Selon Félix Kalala, les événements survenus dans l’ancien Grand Katanga sous le régime de Mobutu Sese Seko méritent d’être reconnus et analysés avec lucidité. Il fait référence aux tensions et violences intercommunautaires qui ont marqué cette période, notamment à l’encontre de certaines populations perçues comme “étrangères” dans la région.
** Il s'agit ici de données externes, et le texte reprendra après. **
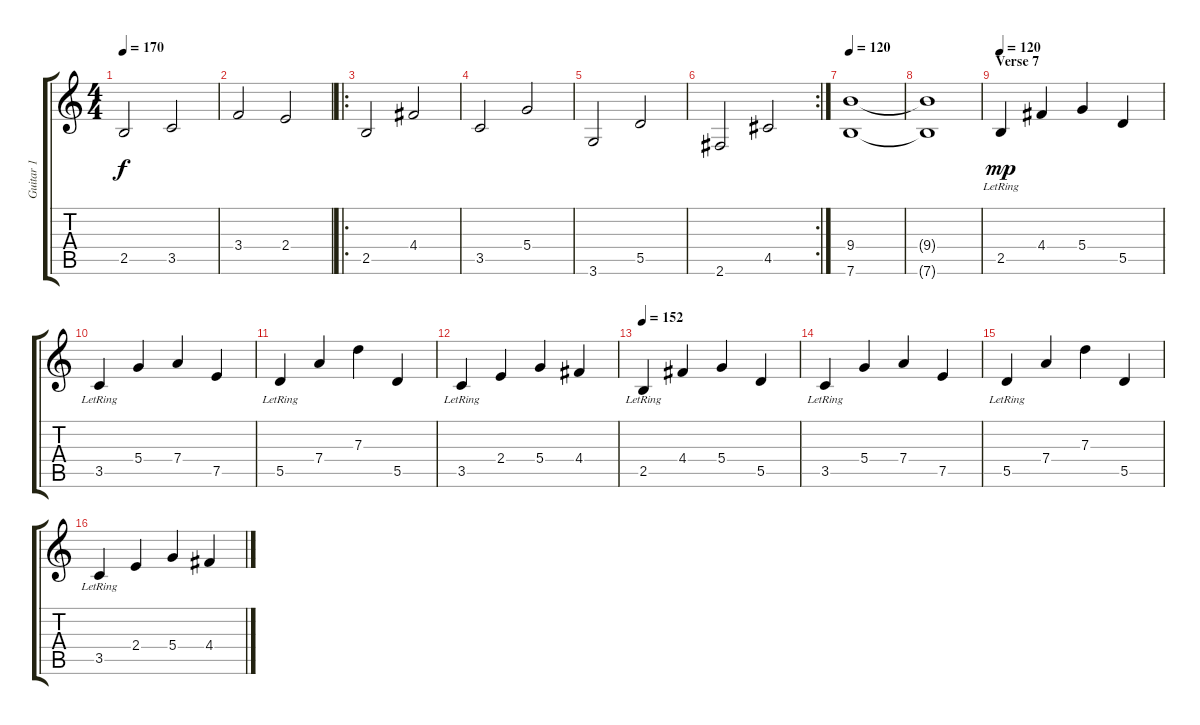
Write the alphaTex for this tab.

\track ("Guitar 1" "Guitar 1") {instrument distortionguitar}
\staff {score tabs}
\tuning (E4 B3 G3 D3 A2 E2) {hide}
\ts (4 4)
\tempo 170
\clef g2
\ks c
2.5.2{dy f} 3.5.2 |
3.4.2 2.4.2 |
\ro
2.5.2 4.4.2 |
3.5.2 5.4.2 |
3.6.2 5.5.2 |
\rc 2
2.6.2 4.5.2 |
\tempo 120
(9.4 7.6).1{volume 3} |
(9.4{t} 7.6{t}).1 |
\section ("" "Verse 7")
\tempo 120
2.5{lr}.4{dy mp volume 14 instrument acousticguitarsteel} 4.4.4 5.4.4 5.5.4 |
3.5{lr}.4 5.4.4 7.4.4 7.5.4 |
5.5{lr}.4 7.4.4 7.3.4 5.5.4 |
3.5{lr}.4 2.4.4 5.4.4 4.4.4 |
\tempo 130
\tempo 152
2.5{lr}.4{volume 14 instrument acousticguitarsteel} 4.4.4 5.4.4 5.5.4 |
3.5{lr}.4 5.4.4 7.4.4 7.5.4 |
5.5{lr}.4 7.4.4 7.3.4 5.5.4 |
3.5{lr}.4 2.4.4 5.4.4 4.4.4
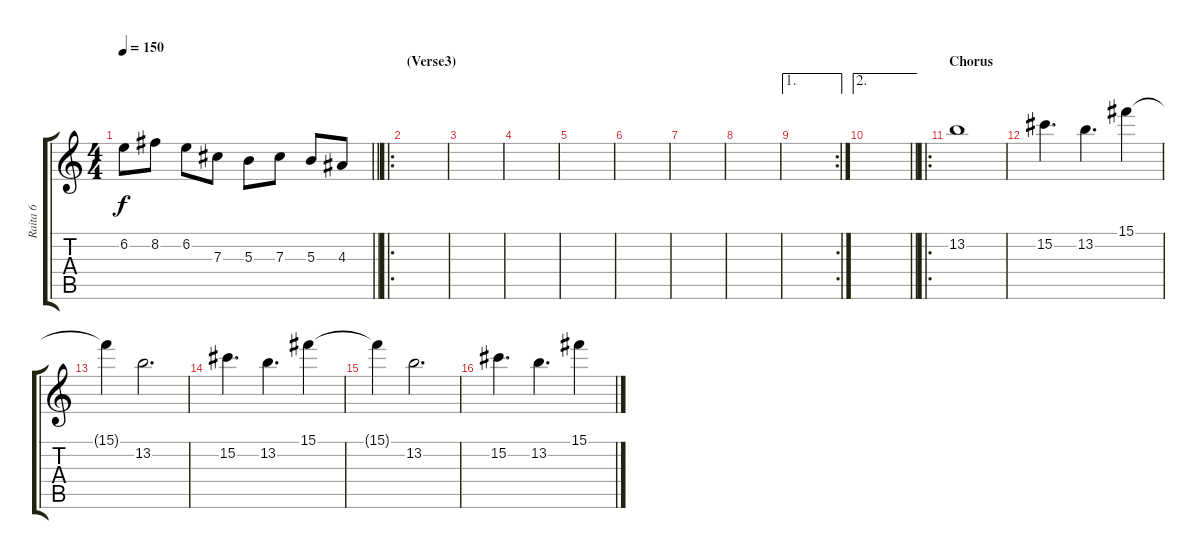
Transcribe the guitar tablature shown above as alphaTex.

\track ("Raita 6" "Raita 6") {instrument overdrivenguitar}
\staff {score tabs}
\tuning (Eb4 Bb3 Gb3 Db3 Ab2 Eb2) {hide}
\ts (4 4)
\tempo 150
\clef g2
\barLineRight lightlight
\ks c
6.2.8{dy f} 8.2.8 6.2.8 7.3.8 5.3.8 7.3.8 5.3.8 4.3.8 |
\ro
\section ("" "(Verse3)")
|
|
|
|
|
|
|
\ae 1
\rc 2
|
\ae 2
\barLineRight lightlight
|
\ro
\section ("" "Chorus")
13.2.1 |
15.2.4{d} 13.2.4{d} 15.1.4 |
15.1{t}.4 13.2.2{d} |
15.2.4{d} 13.2.4{d} 15.1.4 |
15.1{t}.4 13.2.2{d} |
15.2.4{d} 13.2.4{d} 15.1.4
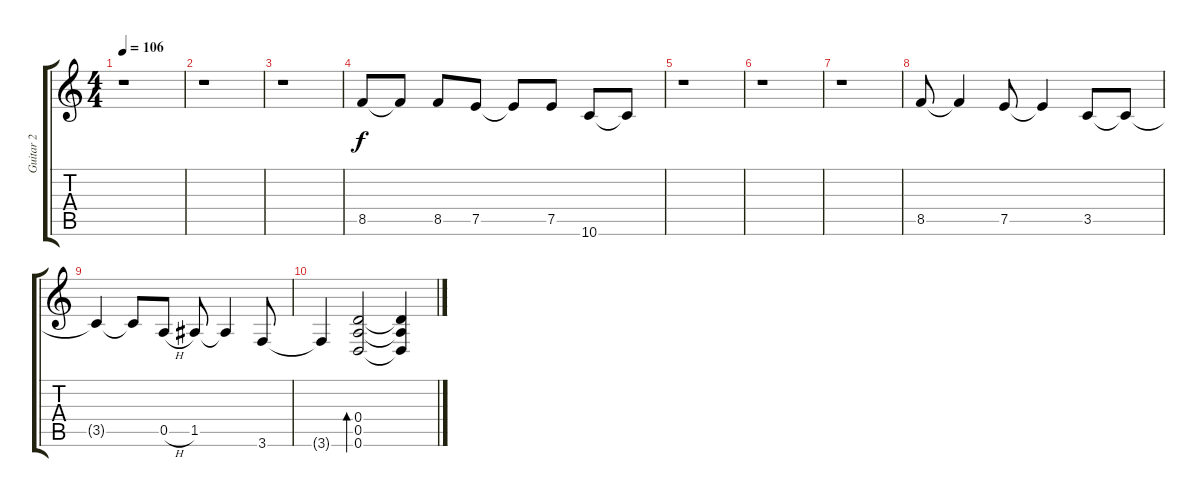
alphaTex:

\track ("Guitar 2" "Guitar 2") {instrument acousticguitarnylon}
\staff {score tabs}
\tuning (E4 B3 G3 D3 A2 D2) {hide}
\ts (4 4)
\tempo 106
\clef g2
\ks c
r.1{dy f} |
r.1 |
r.1 |
8.5.8{instrument distortionguitar} 8.5{t}.8 8.5.8 7.5.8 7.5{t}.8 7.5.8 10.6.8 10.6{t}.8 |
r.1 |
r.1 |
r.1 |
8.5.8{instrument acousticguitarsteel} 8.5{t}.4 7.5.8 7.5{t}.4 3.5.8 3.5{t}.8 |
3.5{t}.4 3.5{t}.8 0.5{h}.8 1.5.8 1.5{t}.4 3.6.8 |
3.6{t}.4 (0.4 0.5 0.6).2{bd 480} (0.4{t} 0.5{t} 0.6{t}).4
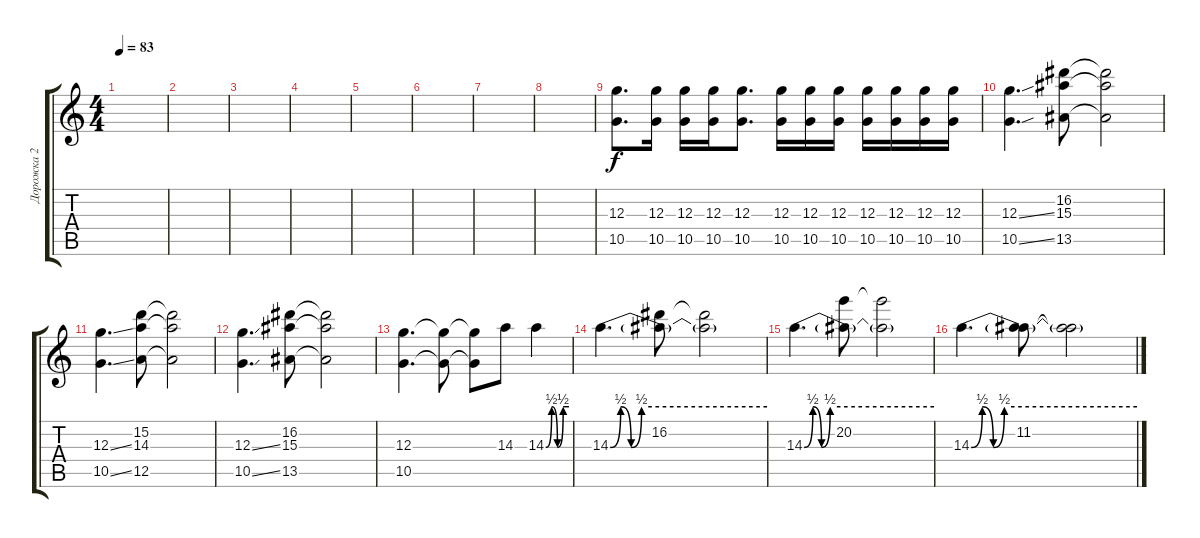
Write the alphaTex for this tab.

\track ("Дорожка 2" "Дорожка 2") {instrument distortionguitar}
\staff {score tabs}
\tuning (E4 B3 G3 D3 A2 D2) {hide}
\ts (4 4)
\tempo 83
\clef g2
\ks c
|
|
|
|
|
|
|
|
(12.3 10.5).8{d} (12.3 10.5).16 (12.3 10.5).16 (12.3 10.5).16 (12.3 10.5).8{d} (12.3 10.5).16 (12.3 10.5).16 (12.3 10.5).16 (12.3 10.5).16 (12.3 10.5).16 (12.3 10.5).16 (12.3 10.5).16 |
(12.3{ss} 10.5{ss}).4{d} (16.2 15.3 13.5).8 (16.2{t} 15.3{t} 13.5{t}).2 |
(12.3{ss} 10.5{ss}).4{d} (15.2 14.3 12.5).8 (15.2{t} 14.3{t} 12.5{t}).2 |
(12.3{ss} 10.5{ss}).4{d} (16.2 15.3 13.5).8 (16.2{t} 15.3{t} 13.5{t}).2 |
(12.3 10.5).4{d} (12.3{t} 10.5{t}).8 (12.3{t} 10.5{t}).8 14.3.8 14.3{be (custom 0 0 15 2 30 0 45 2 60 2)}.4 |
14.3{be (custom 0 0 4 2 8 0 12 2 60 2)}.4{d} (16.2 14.3{t}).8 (16.2{t} 14.3{t}).2 |
14.3{be (custom 0 0 4 2 8 0 12 2 60 2)}.4{d} (20.2 14.3{t}).8 (20.2{t} 14.3{t}).2 |
14.3{be (custom 0 0 4 2 8 0 12 2 60 2)}.4{d} (11.2 14.3{t}).8 (11.2{t} 14.3{t}).2
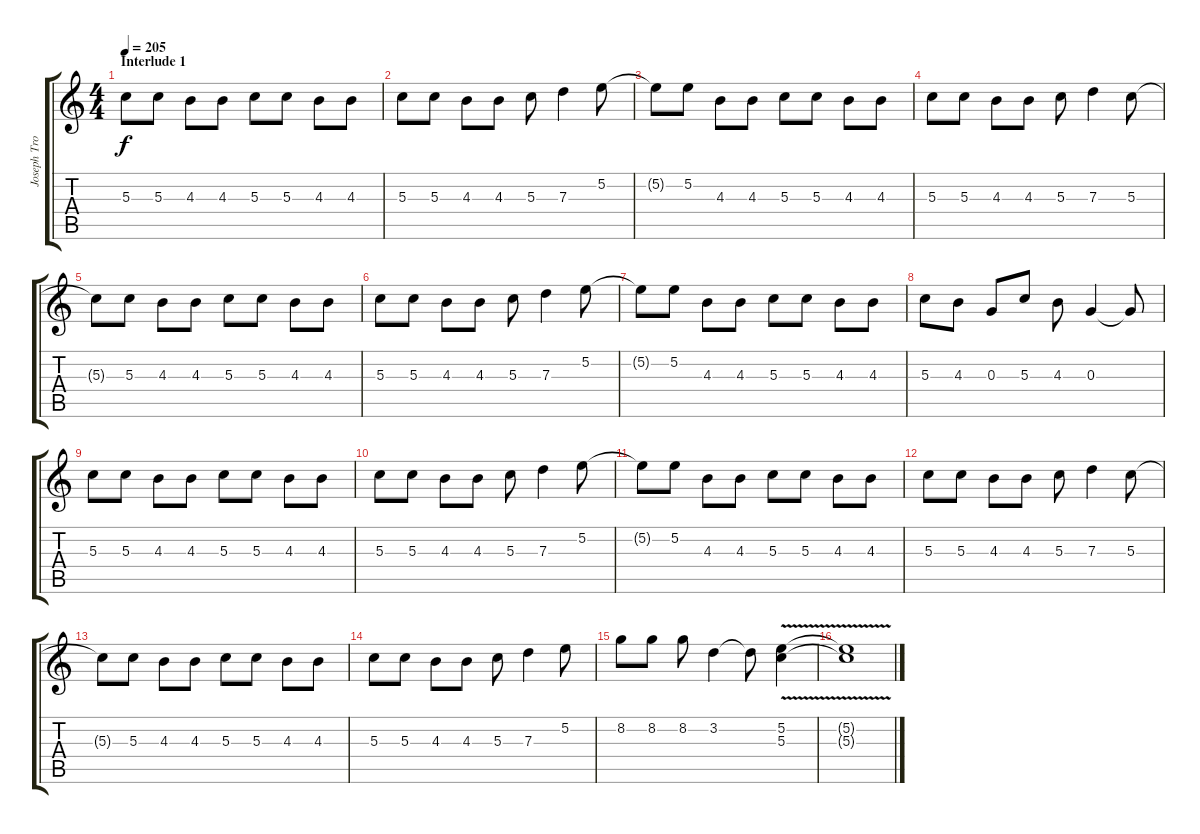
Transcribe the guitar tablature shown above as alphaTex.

\track ("Joseph Trohman (Lead Guitar)" "Joseph Tro") {instrument distortionguitar}
\staff {score tabs}
\tuning (E4 B3 G3 D3 A2 E2) {hide}
\ts (4 4)
\section ("" "Interlude 1")
\tempo 205
\clef g2
\ks c
5.3.8{dy f volume 11} 5.3.8 4.3.8 4.3.8 5.3.8 5.3.8 4.3.8 4.3.8 |
5.3.8 5.3.8 4.3.8 4.3.8 5.3.8 7.3.4 5.2.8 |
5.2{t}.8 5.2.8 4.3.8 4.3.8 5.3.8 5.3.8 4.3.8 4.3.8 |
5.3.8 5.3.8 4.3.8 4.3.8 5.3.8 7.3.4 5.3.8 |
5.3{t}.8 5.3.8 4.3.8 4.3.8 5.3.8 5.3.8 4.3.8 4.3.8 |
5.3.8 5.3.8 4.3.8 4.3.8 5.3.8 7.3.4 5.2.8 |
5.2{t}.8 5.2.8 4.3.8 4.3.8 5.3.8 5.3.8 4.3.8 4.3.8 |
5.3.8 4.3.8 0.3.8 5.3.8 4.3.8 0.3.4 0.3{t}.8 |
5.3.8{volume 11} 5.3.8 4.3.8 4.3.8 5.3.8 5.3.8 4.3.8 4.3.8 |
5.3.8 5.3.8 4.3.8 4.3.8 5.3.8 7.3.4 5.2.8 |
5.2{t}.8 5.2.8 4.3.8 4.3.8 5.3.8 5.3.8 4.3.8 4.3.8 |
5.3.8 5.3.8 4.3.8 4.3.8 5.3.8 7.3.4 5.3.8 |
5.3{t}.8 5.3.8 4.3.8 4.3.8 5.3.8 5.3.8 4.3.8 4.3.8 |
5.3.8 5.3.8 4.3.8 4.3.8 5.3.8 7.3.4 5.2.8 |
8.2.8 8.2.8 8.2.8 3.2.4 3.2{t}.8 (5.2{v} 5.3{v}).4 |
(5.2{t} 5.3{t}).1
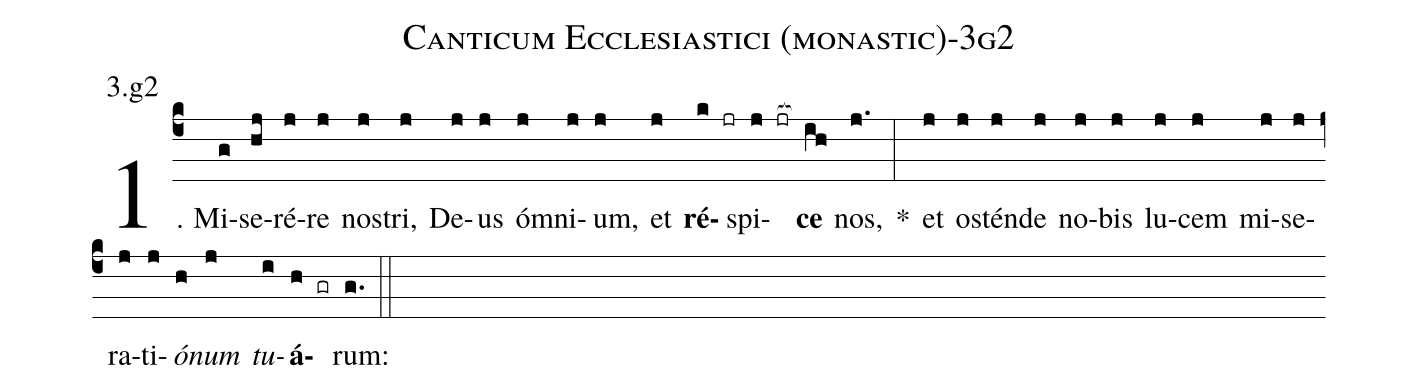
name: Canticum Ecclesiastici (monastic)-3g2;
annotation: 3.g2;
%%
(c4)1. Mi(g)se(hj)ré(j)re(j) nos(j)tri,(j) De(j)us(j) óm(j)ni(j)um,(j) et(j) <b>ré</b>(k jr)spi(j jr[ocb:1{])<b>ce</b>(ih[ocb:0}]) nos,(j.) *(:) et(j) os(j)tén(j)de(j) no(j)bis(j) lu(j)cem(j) mi(j)se(j)ra(j)ti(j)<i>ó</i>(h)<i>num</i>(j) <i>tu</i>(i)<b>á</b>(h gr)rum:(g.) (::)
La question de la mémoire et de la justice
Félix Kalala insiste sur la nécessité de documenter ces faits et de les inscrire dans la mémoire collective nationale. Pour lui, parler d’“épuration ethnique” n’est pas anodin, mais participe d’un devoir de vérité historique, indispensable à toute démarche de réconciliation. Il estime que la reconnaissance de ces épisodes permettrait non seulement d’honorer les victimes, mais aussi de prévenir la résurgence de telles pratiques.
Un débat sensible dans l’espace public
Ces déclarations relancent un débat souvent délicat en République Démocratique du Congo, où les questions identitaires et les mémoires régionales restent sensibles. La période du régime de Mobutu Sese Seko continue de susciter des lectures contrastées, entre stabilité politique revendiquée et accusations de violations des droits humains.
Si aucune reconnaissance officielle formelle n’a encore été actée par les institutions, les propos de Félix Kalala pourraient raviver les discussions sur la nécessité d’un travail de mémoire approfondi, voire d’un processus de vérité et réconciliation adapté au contexte congolais.
Dans un pays marqué par des crises récurrentes, cette démarche pourrait constituer, selon certains observateurs, une étape importante vers une cohésion nationale durable.